═══ Recorded information
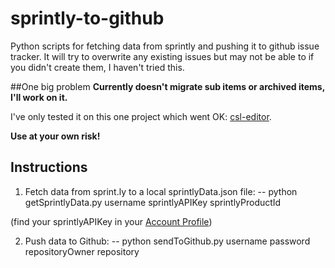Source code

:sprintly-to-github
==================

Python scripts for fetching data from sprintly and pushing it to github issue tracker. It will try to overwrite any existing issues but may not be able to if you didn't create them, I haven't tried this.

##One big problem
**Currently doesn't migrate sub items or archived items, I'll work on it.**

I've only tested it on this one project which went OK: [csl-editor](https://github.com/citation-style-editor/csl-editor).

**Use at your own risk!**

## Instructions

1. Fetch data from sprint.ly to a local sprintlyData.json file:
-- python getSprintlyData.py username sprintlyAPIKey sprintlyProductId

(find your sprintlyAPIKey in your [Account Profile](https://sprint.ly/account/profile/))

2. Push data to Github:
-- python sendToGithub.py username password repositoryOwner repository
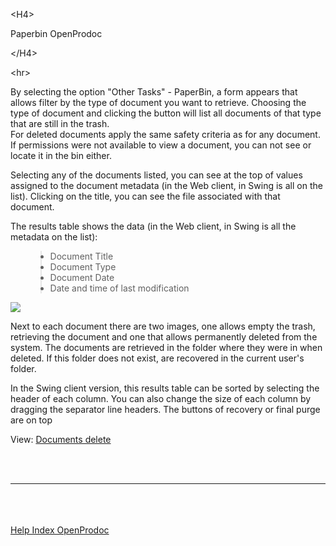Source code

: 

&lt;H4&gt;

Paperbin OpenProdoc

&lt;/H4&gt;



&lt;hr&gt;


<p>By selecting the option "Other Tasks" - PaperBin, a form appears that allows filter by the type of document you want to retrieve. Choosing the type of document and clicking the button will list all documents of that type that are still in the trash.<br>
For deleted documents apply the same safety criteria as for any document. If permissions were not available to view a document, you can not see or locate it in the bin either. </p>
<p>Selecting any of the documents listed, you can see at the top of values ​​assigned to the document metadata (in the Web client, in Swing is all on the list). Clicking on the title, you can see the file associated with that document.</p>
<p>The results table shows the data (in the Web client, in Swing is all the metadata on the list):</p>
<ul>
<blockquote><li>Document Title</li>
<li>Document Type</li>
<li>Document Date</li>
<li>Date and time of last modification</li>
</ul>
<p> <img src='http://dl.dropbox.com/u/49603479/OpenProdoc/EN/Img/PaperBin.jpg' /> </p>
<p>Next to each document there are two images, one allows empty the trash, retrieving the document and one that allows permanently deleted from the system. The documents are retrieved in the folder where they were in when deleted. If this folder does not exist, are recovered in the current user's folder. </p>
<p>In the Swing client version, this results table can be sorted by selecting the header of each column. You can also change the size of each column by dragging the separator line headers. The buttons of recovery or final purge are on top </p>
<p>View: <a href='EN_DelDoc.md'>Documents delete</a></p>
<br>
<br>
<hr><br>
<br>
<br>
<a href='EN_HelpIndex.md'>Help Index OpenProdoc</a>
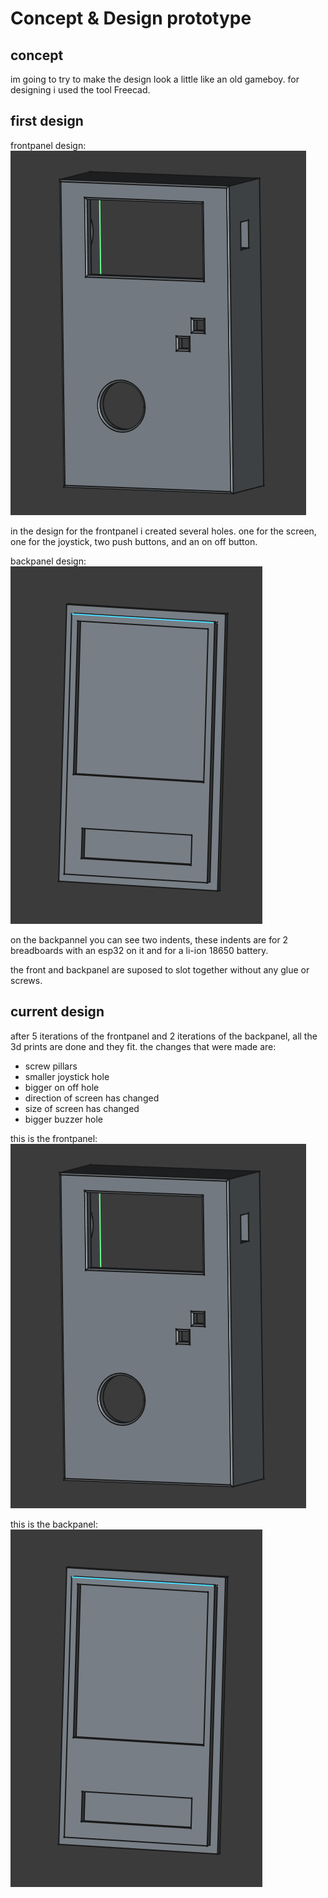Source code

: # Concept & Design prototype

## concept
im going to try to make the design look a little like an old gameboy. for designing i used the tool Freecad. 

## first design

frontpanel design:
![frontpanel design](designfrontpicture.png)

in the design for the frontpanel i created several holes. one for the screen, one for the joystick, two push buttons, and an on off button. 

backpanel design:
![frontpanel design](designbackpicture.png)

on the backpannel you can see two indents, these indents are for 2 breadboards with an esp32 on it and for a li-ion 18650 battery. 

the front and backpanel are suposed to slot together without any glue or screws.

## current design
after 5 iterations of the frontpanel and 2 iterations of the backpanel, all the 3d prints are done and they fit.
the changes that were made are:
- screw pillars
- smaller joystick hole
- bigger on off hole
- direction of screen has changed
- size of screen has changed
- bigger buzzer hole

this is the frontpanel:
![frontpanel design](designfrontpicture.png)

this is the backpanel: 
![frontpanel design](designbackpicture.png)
══════
═══ Recorded information
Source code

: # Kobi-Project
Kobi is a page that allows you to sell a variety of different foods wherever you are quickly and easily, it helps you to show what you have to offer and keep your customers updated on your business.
══════
### Task instructions
Word for word, restate the lines of the data above that fall between the line holding "in the design" and the line holding "## current design", inclusive, and no other lines.

### Solution
in the design for the frontpanel i created several holes. one for the screen, one for the joystick, two push buttons, and an on off button. 

backpanel design:
![frontpanel design](designbackpicture.png)

on the backpannel you can see two indents, these indents are for 2 breadboards with an esp32 on it and for a li-ion 18650 battery. 

the front and backpanel are suposed to slot together without any glue or screws.

## current design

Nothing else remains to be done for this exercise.